Saved entries
========
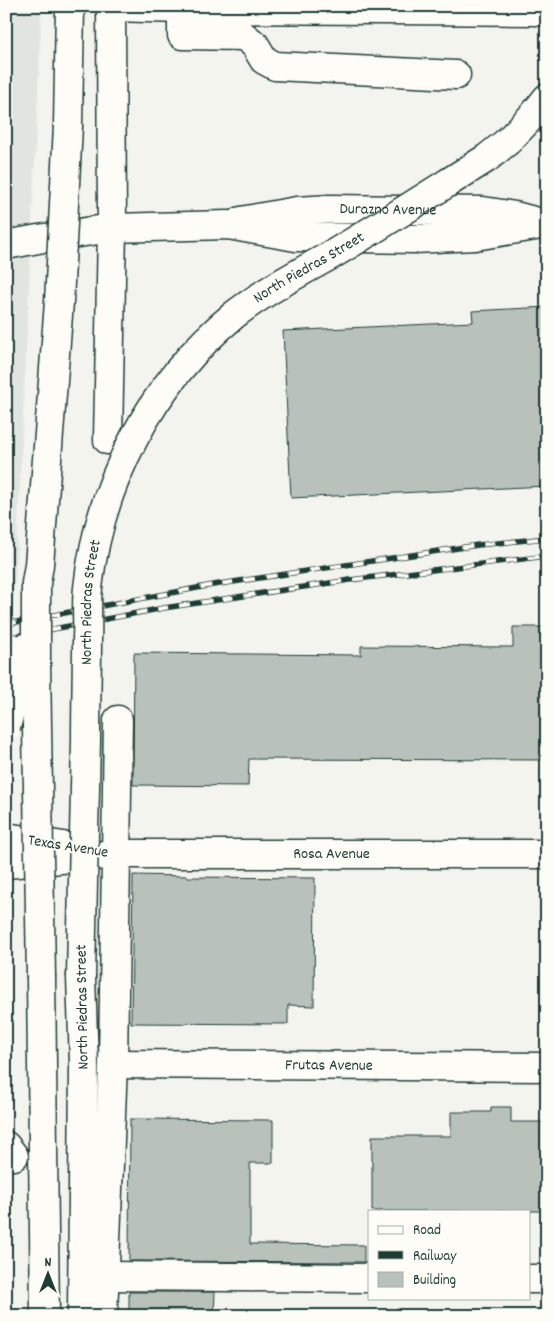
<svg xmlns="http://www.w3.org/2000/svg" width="553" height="1322" viewBox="0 0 553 1322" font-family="Dekko,sans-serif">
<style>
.built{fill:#e2e5df}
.building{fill:#b9c1bb;stroke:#1f3d34}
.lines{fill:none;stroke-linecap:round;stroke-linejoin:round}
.minor-casing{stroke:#1f3d34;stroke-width:31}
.major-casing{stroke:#1f3d34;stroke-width:31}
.minor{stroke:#fdfcf7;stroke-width:28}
.major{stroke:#fdfcf7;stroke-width:28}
.rail-casing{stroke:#1f3d34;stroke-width:5.5}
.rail{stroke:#fdfcf7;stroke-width:4;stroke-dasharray:11;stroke-linecap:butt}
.major-bridge-casing{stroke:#1f3d34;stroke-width:31;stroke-linecap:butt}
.major-bridge{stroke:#fdfcf7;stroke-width:28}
.labels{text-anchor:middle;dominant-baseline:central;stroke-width:4;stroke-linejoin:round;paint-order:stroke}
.street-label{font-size:16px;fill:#1f3d34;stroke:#fdfcf7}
</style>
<rect width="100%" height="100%" fill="#f4f4ef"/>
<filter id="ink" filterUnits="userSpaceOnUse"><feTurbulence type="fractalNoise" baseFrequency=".02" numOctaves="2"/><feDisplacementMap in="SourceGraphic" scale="10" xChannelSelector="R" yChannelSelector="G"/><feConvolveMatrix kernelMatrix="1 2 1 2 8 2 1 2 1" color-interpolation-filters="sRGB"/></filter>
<g filter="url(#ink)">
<!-- built -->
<polygon class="built" points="6,6 42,6 16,568 6,673"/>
<!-- building -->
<g class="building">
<polygon points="547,307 547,486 291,498 283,331 473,322 472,311"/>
<polygon points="513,627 547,627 547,760 249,759 248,786 133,785 134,653 361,655 361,646 513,647"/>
<polygon points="133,875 187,876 187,877 315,878 314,1006 288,1005 288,1024 131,1023"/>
<polygon points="491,1107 511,1107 511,1122 547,1122 547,1211 372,1211 372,1136 451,1136 451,1112 491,1112"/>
<polygon points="130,1119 273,1120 273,1163 250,1163 250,1244 364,1245 364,1262 129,1261"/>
<polygon points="129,1292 215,1292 214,1316 129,1316"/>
</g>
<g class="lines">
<!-- minor casing -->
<g class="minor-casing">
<g id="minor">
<polyline points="111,7 182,9 540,11"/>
<polyline points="182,9 182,35 244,36 255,45 264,60 275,66 456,75"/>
<path id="s1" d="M 241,221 L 297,211 L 330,209 L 483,211 L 515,216 L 534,221"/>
<polyline points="6,245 38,239 112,228 228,225 296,237 414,239 475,236 547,224"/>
<polyline points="108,440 112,228 111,6"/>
<polyline points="6,837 63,846"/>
<path id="s2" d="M 6,864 L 116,854 L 547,854"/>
<path id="s3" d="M 113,1064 L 547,1067"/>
<polyline points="6,1146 14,1156"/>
<polyline points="103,1276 369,1278"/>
<polyline points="529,1279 547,1279"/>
<polyline points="103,1316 113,1064 118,720"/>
</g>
</g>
<!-- major casing -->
<g class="major-casing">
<g id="major">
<polyline points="68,126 70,6"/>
<polyline points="508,141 535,113 547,98"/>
<polyline points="81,977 84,1064 82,1316"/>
<polyline points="41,978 45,1316"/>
</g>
</g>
<!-- minor -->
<use href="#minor" class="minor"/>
<!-- major -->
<use href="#major" class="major"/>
<!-- rail casing -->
<g class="rail-casing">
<g id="rail">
<polyline points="6,624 213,585 478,545 547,538"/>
<polyline points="6,638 164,608 350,580 547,556"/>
</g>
</g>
<!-- rail -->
<use href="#rail" class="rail"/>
<!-- major-bridge casing -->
<g class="major-bridge-casing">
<g id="major-bridge">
<polyline points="6,727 19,679 24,648"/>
<path id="s4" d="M 81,977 C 83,898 85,819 86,740 C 86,706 87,673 87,639 C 88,622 86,605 88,588 C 99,484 152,382 234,315 C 265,291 299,273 333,254 C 385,223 436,190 487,158 L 508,141"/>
<polyline points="41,978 36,663 36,583 39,565 59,302 68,126"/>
</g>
</g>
<!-- major-bridge -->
<use href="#major-bridge" class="major-bridge"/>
</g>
</g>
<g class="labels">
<!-- street labels -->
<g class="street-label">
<text stroke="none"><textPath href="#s1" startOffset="148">Durazno Avenue</textPath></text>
<text stroke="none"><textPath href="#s4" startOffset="795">North Piedras Street</textPath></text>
<text stroke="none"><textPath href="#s4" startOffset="375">North Piedras Street</textPath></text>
<text transform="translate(68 847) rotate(9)">Texas Avenue</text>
<text stroke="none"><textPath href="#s2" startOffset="326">Rosa Avenue</textPath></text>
<text transform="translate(83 1007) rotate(-91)">North Piedras Street</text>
<text stroke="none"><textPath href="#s3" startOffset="216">Frutas Avenue</textPath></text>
</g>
</g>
<!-- margin -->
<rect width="553" height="1322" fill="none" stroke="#fdfcf7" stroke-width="25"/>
<rect x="12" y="12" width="528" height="1297" fill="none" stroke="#1f3d34" stroke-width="2" filter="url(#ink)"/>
<!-- legend -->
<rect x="368" y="1210" width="162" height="90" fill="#fdfcf7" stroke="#a4b0a9"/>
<rect x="378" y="1226" width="25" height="8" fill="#fdfcf7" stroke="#a4b0a9"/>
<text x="413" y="1234" font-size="15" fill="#1f3d34">Road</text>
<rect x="378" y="1251" width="25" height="8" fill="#1f3d34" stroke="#a4b0a9"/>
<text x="413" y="1260" font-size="15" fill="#1f3d34">Railway</text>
<rect x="378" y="1272" width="25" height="15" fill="#b9c1bb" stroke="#a4b0a9"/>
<text x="413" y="1284" font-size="15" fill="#1f3d34">Building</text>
<!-- north arrow -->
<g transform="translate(48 1274)" stroke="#fdfcf7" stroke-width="4" paint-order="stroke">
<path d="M0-4L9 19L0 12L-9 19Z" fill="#1f3d34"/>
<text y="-8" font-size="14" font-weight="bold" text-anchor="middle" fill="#1f3d34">N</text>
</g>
</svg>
========
* _Your goal_: Tell how many lines in the data hold the string "butt", giving the number by itself.

* _Finished task_: 2